Many weren’t surprised by the fact that Meyers Leonard was demoted to the third string after a disappointing preseason effort that saw him lack progress in spatial awareness, defensive positioning, and screening. During games, Portland fans have been especially critical of Leonard’s play and across comment sections and forums some are even calling for Neil Olshey to trade him. Should Portland turn their back on a 21-year-old with less than 82 games played in his short career?
It would be highly unorthodox for a team to move a player they drafted in the lottery the next year. As we’ve seen in recent years, the valuation of draft picks has become paramount to the decision-making process in planning, trading, and re-signing players. Draft picks are high-value commodities, and unless there appears to be a disastrous mistake, teams see them as a sunk cost once they are signed to their rookie deal.

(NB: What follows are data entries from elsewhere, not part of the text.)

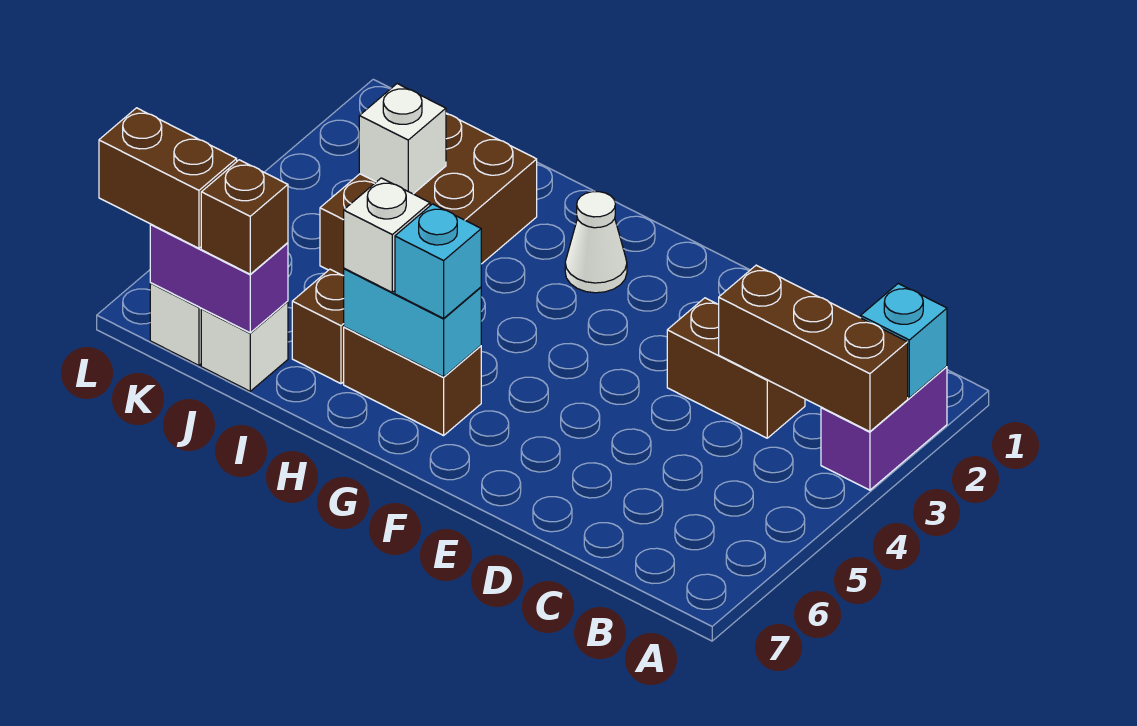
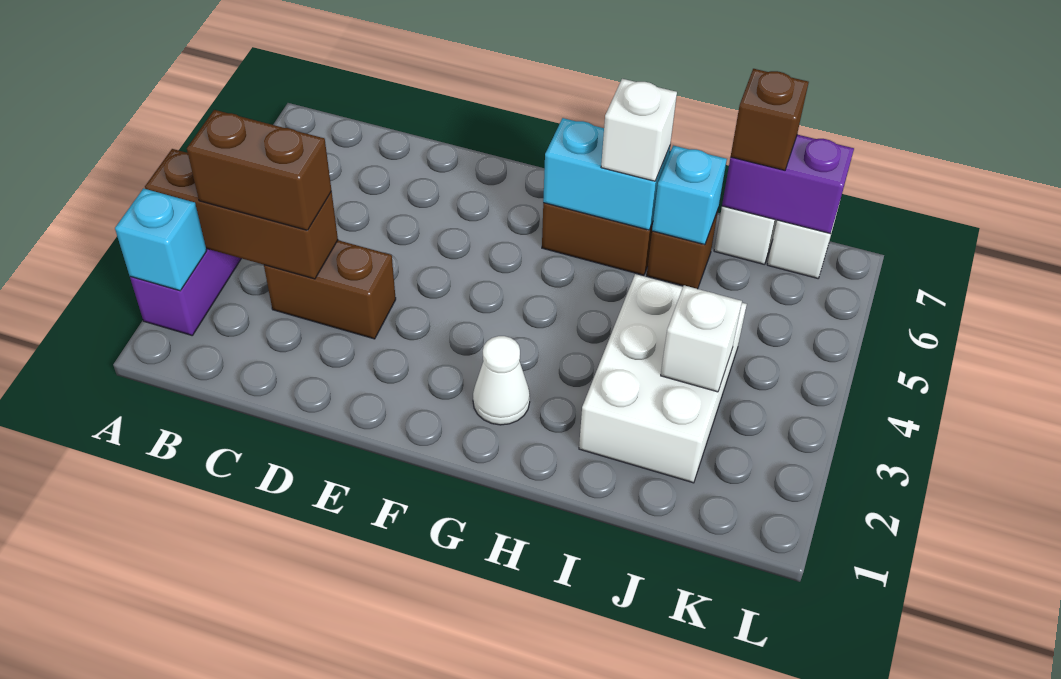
cyan brick G6 level 3 -> cyan brick I6 level 2
brown brick I2:J4 level 1 -> white brick I2:J4 level 1
brown brick K7:L7 level 3 -> brown brick B3:C3 level 3

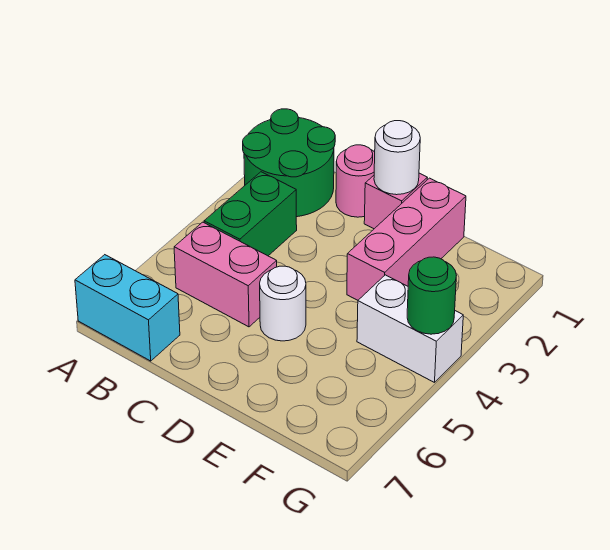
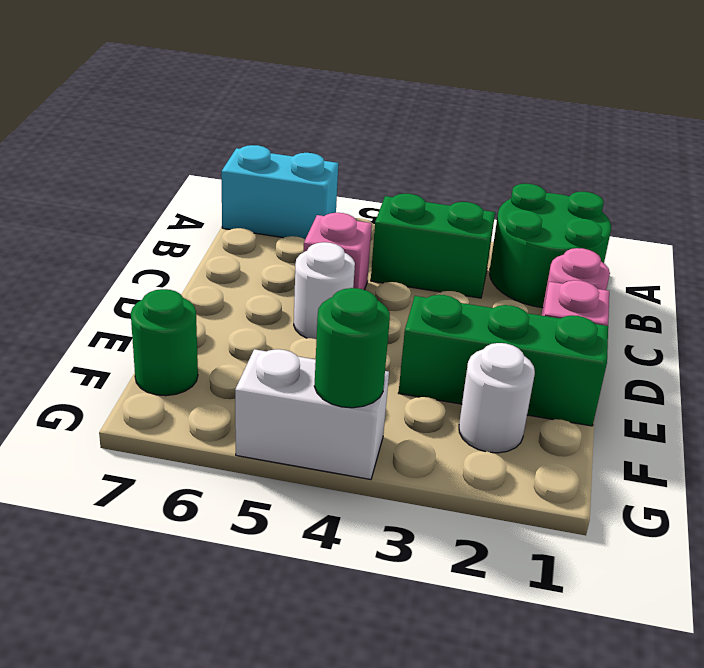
cyan brick A7:B7 level 1 -> cyan brick A6:A7 level 1
pink brick B5:C5 level 1 -> pink brick C5 level 1
white round brick D1 level 2 -> white round brick F2 level 1
pink brick E1:E3 level 1 -> green brick E1:E3 level 1
white brick F4:G4 level 1 -> white brick G4:G5 level 1
none -> green round brick F7 level 1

However, Portland’s new GM Neil Olshey doesn’t have a personal attachment to Leonard. He’s shown a propensity to make the right decision for the team, whether it’s keeping Sasha Pavlovic because the Celtics are paying his salary or whether it’s signing half of this year’s roster in one summer. And while it might be an anomaly for a lottery pick to get traded in the first two seasons, Portland is no stranger to the concept — just ask Thomas Robinson.
For Leonard, he benefits from the fact that centers are typically slow to develop, especially ones so young both in age and in the developmental process. Leonard has only been playing in the post for six years — since he was 15 — due to a growth spurt in high school where before he played on the wing. Saying that six years is a short amount of time to be able to learn to play center at an NBA level would be a monumental understatement.
So just how far behind is Meyers Leonard? Take a look at these rookie year numbers from six centers whose rookie seasons were at the age of 20 or younger.
Leonard doesn’t really stick out from the pack either way. His numbers are most similar to Robin Lopez, especially considering their rebounding abilities. Lopez is and will most likely remain a better shot blocker as Leonard’s arms aren’t very long and his vision, at the moment, remains suspect along with his positioning and footwork.
What Leonard lacks in shot blocking prowess he makes up for with natural talent on the offensive end of the floor. Meyers runs the floor extremely well on the break, and is a good leaper and finisher at the rim on lobs. He shows a good touch around the basket even with his wonky, elbow-out shot. And, despite his dropped passes, I’m inclined to believe he has soft hands that are sabotaged by his panicky demeanor. He can shoot from mid to long range. There’s lots to like about Leonard’s game.
That is perhaps the best reason for patience with Meyers Leonard. His natural upside isn’t on the defensive end of the floor, but as Blazer fans have seen this year with Joel Freeland, defensive prowess is learnable. Along with his mistakes, Leonard shows promise of being an offensive weapon capable of contributing reasonably at the defensive end of the floor. While popular opinion may be to punish the young center for losing his position, he still has some time yet to grow into a viable rotation player for Portland through 2015-2016.